- **DATASET RECORDS**:
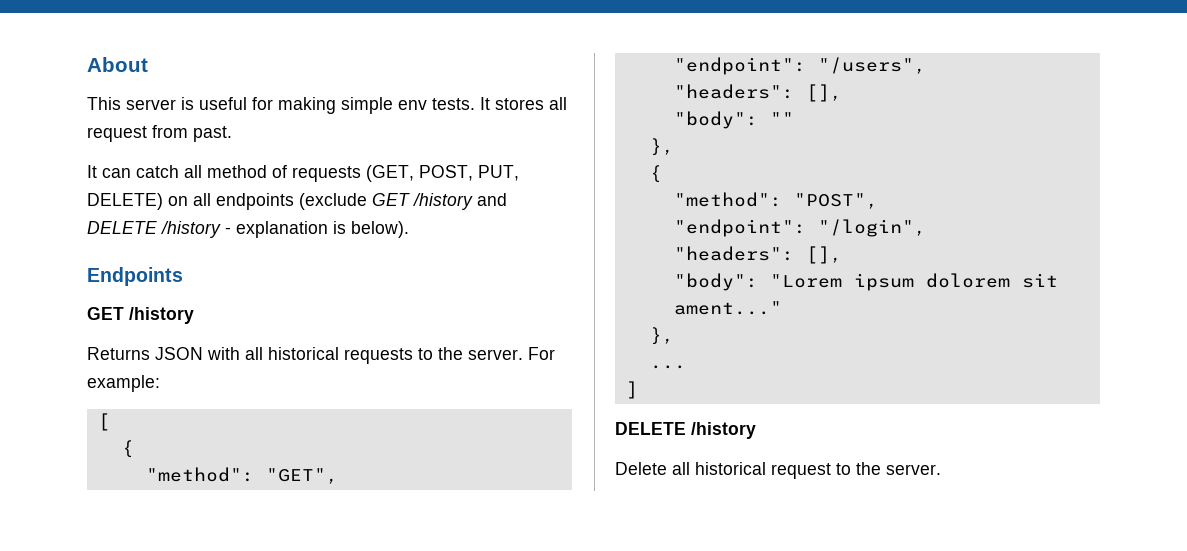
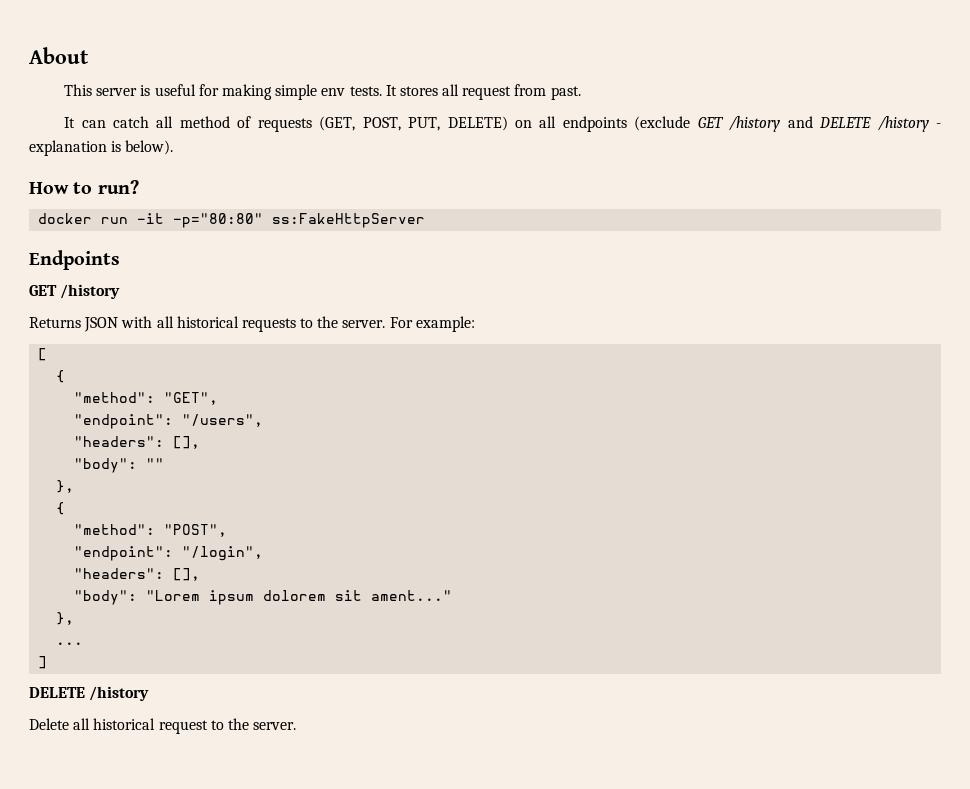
(409, 229) none -> [29,180,139,194] [38,213,426,228] // How to run? // docker run -it -p="80:80" ss:FakeHttpServer

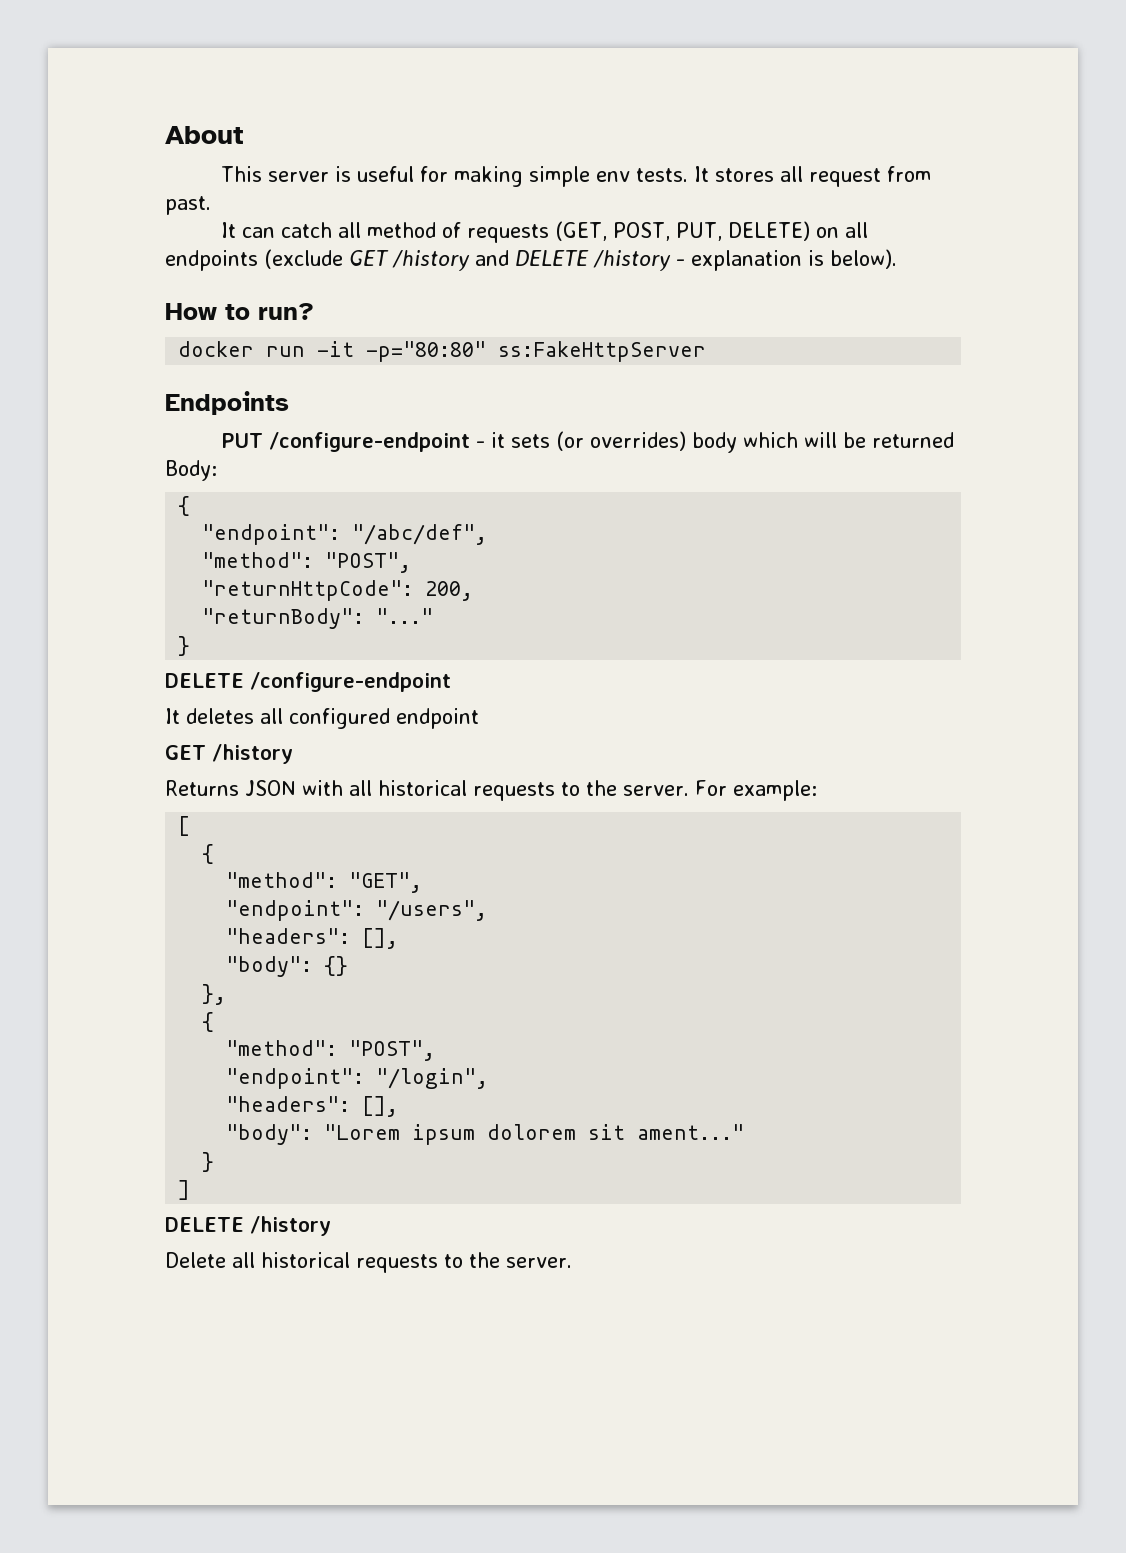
(120, 260) none -> [220,431,954,453] [165,460,217,481] [178,496,191,516] [202,524,488,545] [202,552,412,573] [202,580,474,601] [202,608,434,629] [178,636,191,656] [165,672,451,692] [165,708,479,729] // PUT /configure-endpoint - it sets (or overrides) body which will be returned Body: // { // "endpoint": "/abc/def", // "method": "POST", // "returnHttpCode": 200, // "returnBody": "..." // } // DELETE /configure-endpoint // It deletes all configured endpoint
[146,458,165,469] "" -> [324,956,349,976] {}
[56,612,75,625] [56,642,84,645] }, // ... -> [202,1152,215,1172] }
[158,720,208,734] request -> [356,1254,438,1273] requests

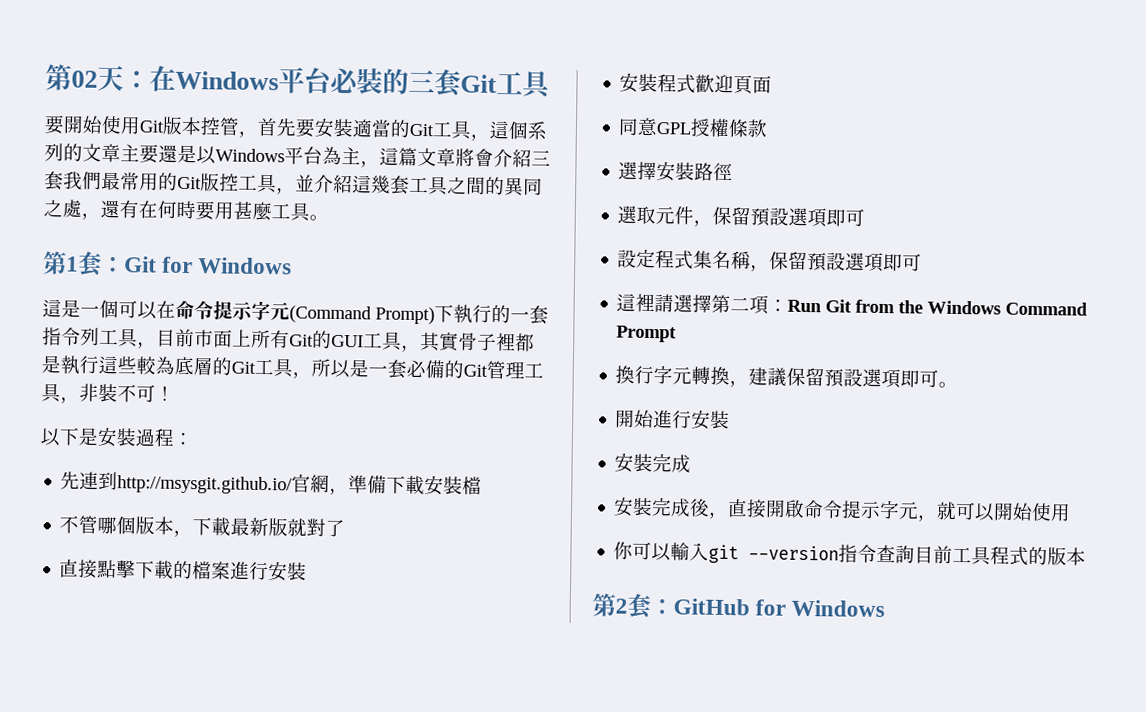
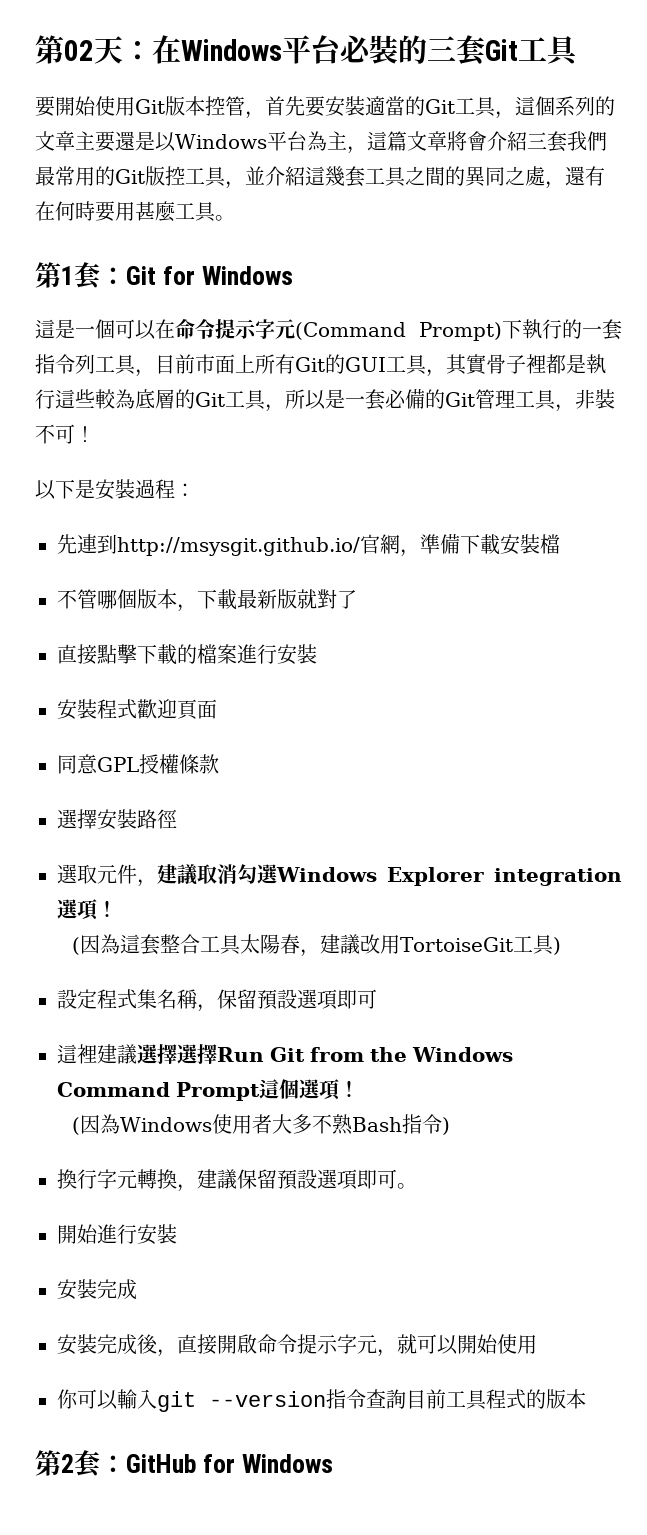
[712,206,866,228] 保留預設選項即可 -> [157,864,622,886] [57,899,117,920] [72,934,562,957] 建議取消勾選Windows Explorer integration選項！ // (因為這套整合工具太陽春，建議改用TortoiseGit工具)
[654,294,789,315] 請選擇第二項： -> [97,1044,217,1064] 建議選擇選擇
(678, 334) none -> [259,1079,359,1100] [72,1114,451,1135] 這個選項！ // (因為Windows使用者大多不熟Bash指令)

- **TASK DESCRIPTION**:
Only the lines from the one containing "[158,720,208,734] request ->" to the end of the listing belong in the answer, exactly as they stand and with no pictures.

- **RESPONSE TO THIS EXERCISE**:
[158,720,208,734] request -> [356,1254,438,1273] requests

[712,206,866,228] 保留預設選項即可 -> [157,864,622,886] [57,899,117,920] [72,934,562,957] 建議取消勾選Windows Explorer integration選項！ // (因為這套整合工具太陽春，建議改用TortoiseGit工具)
[654,294,789,315] 請選擇第二項： -> [97,1044,217,1064] 建議選擇選擇
(678, 334) none -> [259,1079,359,1100] [72,1114,451,1135] 這個選項！ // (因為Windows使用者大多不熟Bash指令)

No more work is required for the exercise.